Monsieur le sénateur, vous appelez mon attention sur le sens et l’ambition de la politique, certes interministérielle mais d’abord pilotée par le ministère de la culture, en faveur de la langue française et de la diversité linguistique.
Comme vous le rappelez à juste titre, la loi du 4 août 1994 relative à l’emploi de la langue française est une grande loi. D’ailleurs, la date symbolique du 4 août n’a pas été choisie au hasard : la maîtrise de la langue, c’est véritablement l’abolition des privilèges ! Donner à tous nos concitoyens les outils de maîtrise de la langue française, c’est leur permettre d’accéder à l’égalité.
La défense et la promotion de la langue française s’inscrivent dans une perspective de valorisation de la diversité culturelle et linguistique dont notre pays est porteur.
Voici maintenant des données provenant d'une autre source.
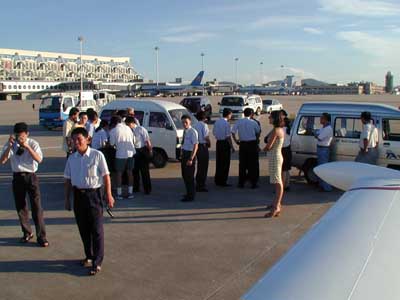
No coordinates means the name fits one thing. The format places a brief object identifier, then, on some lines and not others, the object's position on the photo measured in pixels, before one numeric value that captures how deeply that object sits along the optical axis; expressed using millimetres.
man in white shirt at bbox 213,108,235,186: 10164
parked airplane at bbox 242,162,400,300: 1712
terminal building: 107500
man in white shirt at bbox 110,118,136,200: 8750
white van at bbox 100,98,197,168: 12562
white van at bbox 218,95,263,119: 30469
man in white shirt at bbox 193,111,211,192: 9523
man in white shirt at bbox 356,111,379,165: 8750
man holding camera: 6113
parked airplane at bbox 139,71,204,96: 97000
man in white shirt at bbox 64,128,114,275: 5336
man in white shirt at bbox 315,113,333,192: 9375
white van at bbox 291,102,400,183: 9297
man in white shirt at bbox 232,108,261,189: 10008
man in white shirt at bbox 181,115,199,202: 8625
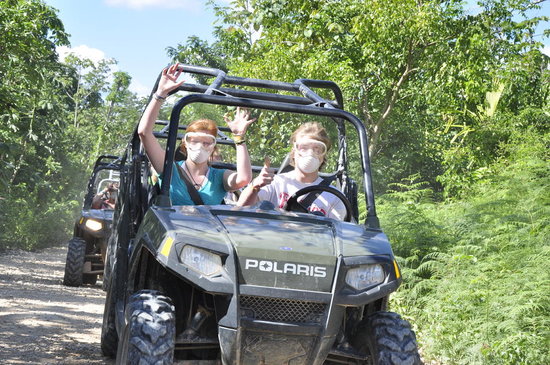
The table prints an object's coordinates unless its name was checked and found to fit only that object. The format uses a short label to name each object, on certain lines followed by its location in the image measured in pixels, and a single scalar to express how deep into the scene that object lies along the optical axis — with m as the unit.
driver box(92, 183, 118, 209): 12.51
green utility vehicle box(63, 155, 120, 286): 11.26
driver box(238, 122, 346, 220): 5.09
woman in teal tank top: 4.92
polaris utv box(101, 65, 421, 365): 3.70
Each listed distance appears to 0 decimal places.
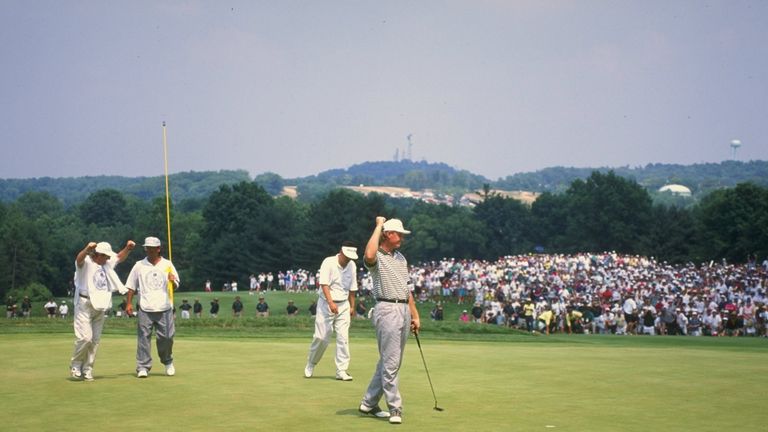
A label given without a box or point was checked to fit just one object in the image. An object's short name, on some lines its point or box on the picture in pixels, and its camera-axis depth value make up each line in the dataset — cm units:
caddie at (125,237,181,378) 1834
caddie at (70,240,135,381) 1792
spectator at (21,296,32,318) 6600
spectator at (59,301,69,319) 6291
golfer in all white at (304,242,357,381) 1858
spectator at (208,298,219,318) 5969
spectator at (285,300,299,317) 5790
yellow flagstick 1903
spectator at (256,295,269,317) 5747
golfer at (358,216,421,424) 1409
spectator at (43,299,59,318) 6544
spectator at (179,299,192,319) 5803
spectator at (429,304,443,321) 5531
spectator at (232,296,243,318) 5957
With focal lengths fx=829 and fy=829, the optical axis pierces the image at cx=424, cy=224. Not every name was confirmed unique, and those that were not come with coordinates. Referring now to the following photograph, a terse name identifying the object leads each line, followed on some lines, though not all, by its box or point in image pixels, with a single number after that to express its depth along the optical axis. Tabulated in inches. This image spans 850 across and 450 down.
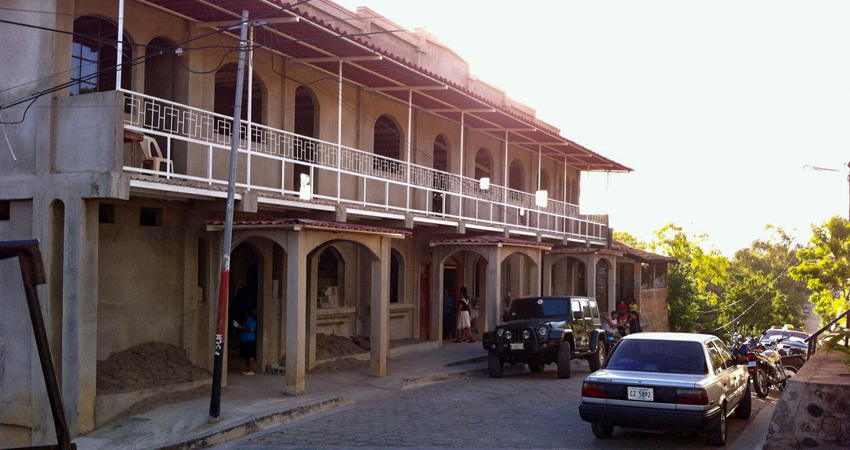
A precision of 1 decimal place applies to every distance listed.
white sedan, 388.5
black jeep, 692.1
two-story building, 486.6
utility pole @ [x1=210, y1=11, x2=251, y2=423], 483.6
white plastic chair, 511.8
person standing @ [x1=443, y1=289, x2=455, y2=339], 1015.6
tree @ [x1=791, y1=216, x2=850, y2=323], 1237.7
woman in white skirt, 959.0
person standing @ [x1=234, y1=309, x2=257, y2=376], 639.8
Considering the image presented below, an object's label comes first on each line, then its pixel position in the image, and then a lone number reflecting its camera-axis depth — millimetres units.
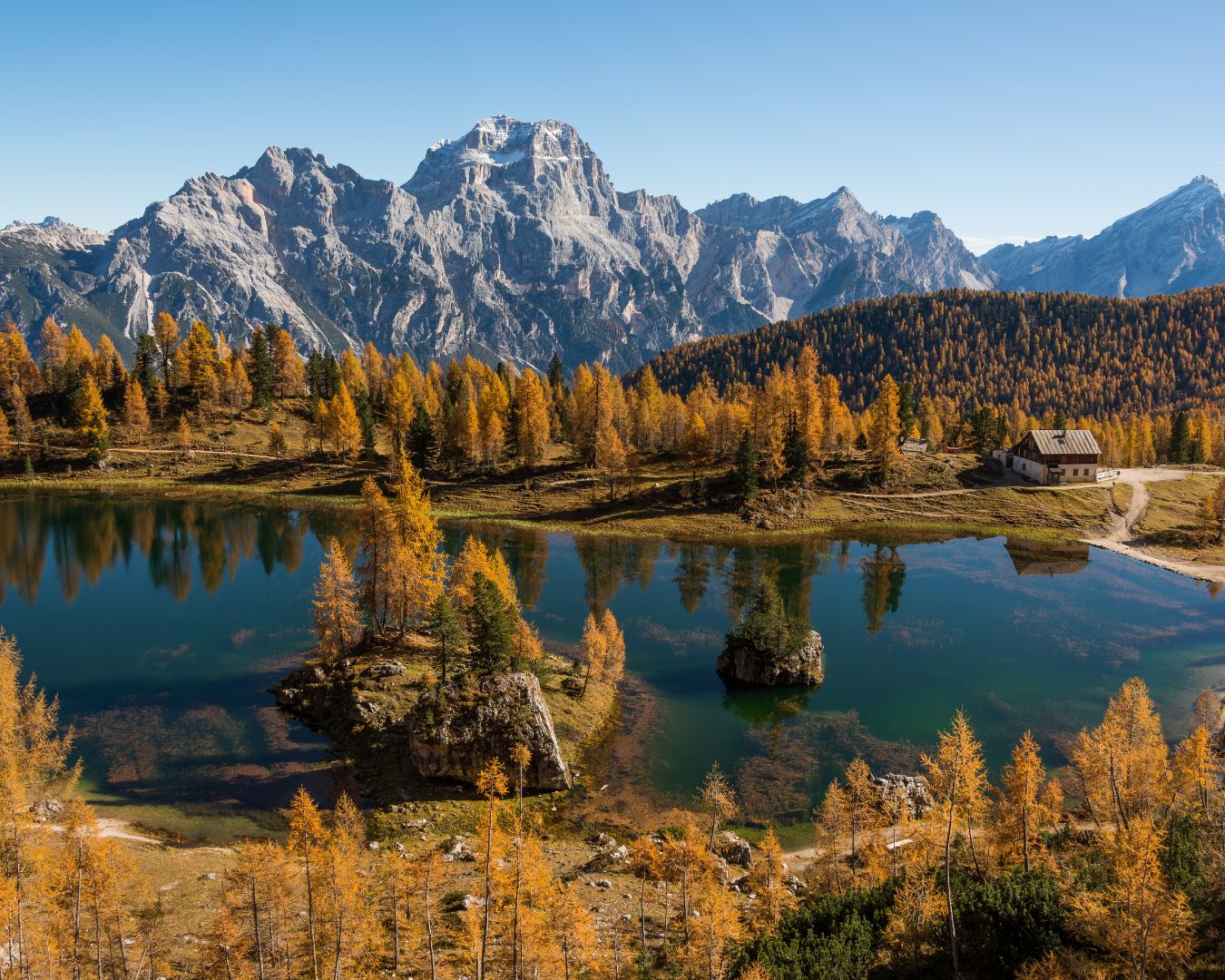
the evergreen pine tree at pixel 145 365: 148000
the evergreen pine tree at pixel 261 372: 155875
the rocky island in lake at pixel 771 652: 58469
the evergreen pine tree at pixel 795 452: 120438
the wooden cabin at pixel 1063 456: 128750
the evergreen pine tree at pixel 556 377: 173500
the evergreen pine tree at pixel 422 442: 132875
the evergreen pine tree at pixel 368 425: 149750
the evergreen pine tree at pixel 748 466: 115438
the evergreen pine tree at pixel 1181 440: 153625
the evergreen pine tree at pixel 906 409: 148875
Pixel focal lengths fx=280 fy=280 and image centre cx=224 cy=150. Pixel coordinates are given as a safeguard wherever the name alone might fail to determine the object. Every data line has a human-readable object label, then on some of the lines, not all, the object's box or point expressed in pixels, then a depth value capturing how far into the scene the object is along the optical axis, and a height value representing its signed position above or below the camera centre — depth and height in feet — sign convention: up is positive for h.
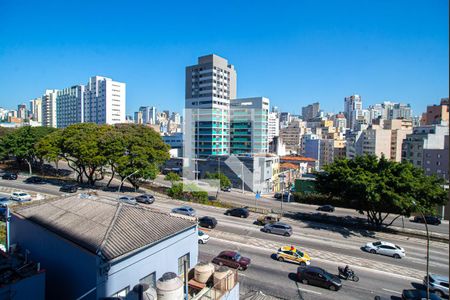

On a longtemps considéré que le français s’opposait aux langues régionales, aux langues de France. Aujourd'hui, par la politique culturelle que je mène, j’entends bien montrer que valorisation de la diversité linguistique et défense et promotion de la langue française sont parfaitement conciliables.
J’espère pouvoir répondre à vos interrogations sur les orientations et actions.
La loi du 4 août 1994 relative à l’emploi de la langue française est un élément essentiel de notre pacte républicain. C'est la raison pour laquelle j’ai souhaité, avec Catherine Tasca, mettre à profit le vingtième anniversaire de son adoption pour organiser le 13 octobre prochain au Sénat une réflexion sur la portée réelle de ce texte, sur son rôle au regard de nos solidarités francophones et sur sa pertinence dans un contexte d’internationalisation des échanges et de bouleversement dans les conditions de transmission des savoirs.
Vous le savez, il y a eu un débat sur l’enseignement en langue anglaise dans certaines de nos universités et grandes écoles pour des élèves étrangers issus de pays non francophones. À mon sens, compte tenu des garanties qui ont été apportées, notamment sur le fait qu’une telle démarche s’inscrivait dans un processus d’apprentissage du français, la possibilité d’offrir à ces étudiants des cours en anglais à leur arrivée en France, en tout cas au début, doit être assurée. Cela fait partie, vous l’avez souligné, d’une politique ouverte et dynamique pour promouvoir l’enseignement de la langue française et sa diffusion partout dans le monde.
Par ailleurs, il existe un comité de terminologie, dans lequel l’Académie française et nos partenaires francophones jouent un rôle très actif. Ce dispositif interministériel nous permet d’enrichir la langue en permanence.
Il est indispensable de pouvoir décrire toutes les réalités techniques ou sociologiques du monde contemporain, ainsi que les évolutions sociétales. La stratégie d’influence de la France repose aussi sur sa capacité à représenter le monde contemporain et donc à en nommer les réalités. Ainsi, dans nombre de domaines scientifiques et techniques, nous avons des termes français précis et correctement définis qui permettent de maintenir notre langue en état d’exercice et d’en faire le vecteur privilégié de la transmission et du partage des savoirs.
La pluralité linguistique est constitutive de notre pays ; vous y êtes attaché.
J’ai souhaité conduire une réflexion pour définir une politique publique en faveur des langues régionales. Plusieurs des conclusions formulées l’année dernière par le comité consultatif que j’avais mis en place ont d’ores et déjà été mises en œuvre.
J’ai ainsi publié un code des langues de France qui permet de regrouper et d’organiser, un peu sur le modèle des codes Dalloz, l’ensemble des textes législatifs et réglementaires assurant la présence de ces langues dans la société, que ce soit dans l’enseignement, dans les médias ou dans la justice. Il s’agit là d’une avancée notable dans la reconnaissance des langues qui font la France.
Le 31 mars dernier, j’ai signé et adressé à l’ensemble des directeurs de mon ministère et aux principaux responsables d’institutions culturelles une circulaire relative à la valorisation des langues de France. Un principe de non-discrimination y est posé de manière très nette : il faut appliquer aux projets en langues régionales les dispositifs de droit commun, notamment s’agissant du soutien financier – soutien financier à la création, par exemple –, en vigueur pour les projets en langue française. Cela répond à une exigence d’égalité et de démocratie culturelle.
À travers ces différentes mesures – et je n’en citerai pas d’autres pour ne pas allonger mon propos –, il s’agit pour le Gouvernement tout entier de créer les conditions d’un développement harmonieux de la diversité linguistique dans notre pays.
Une vigilance constante est nécessaire pour veiller à l’application du principe constitutionnel qui fait du français la langue de la République, mais nous devons également donner à cette dernière les moyens d’accueillir et de valoriser son patrimoine linguistique riche et vivant.
Comme je l’avais indiqué devant l’Assemble nationale au mois de janvier dernier, il faut concilier la langue de la République et la République des langues.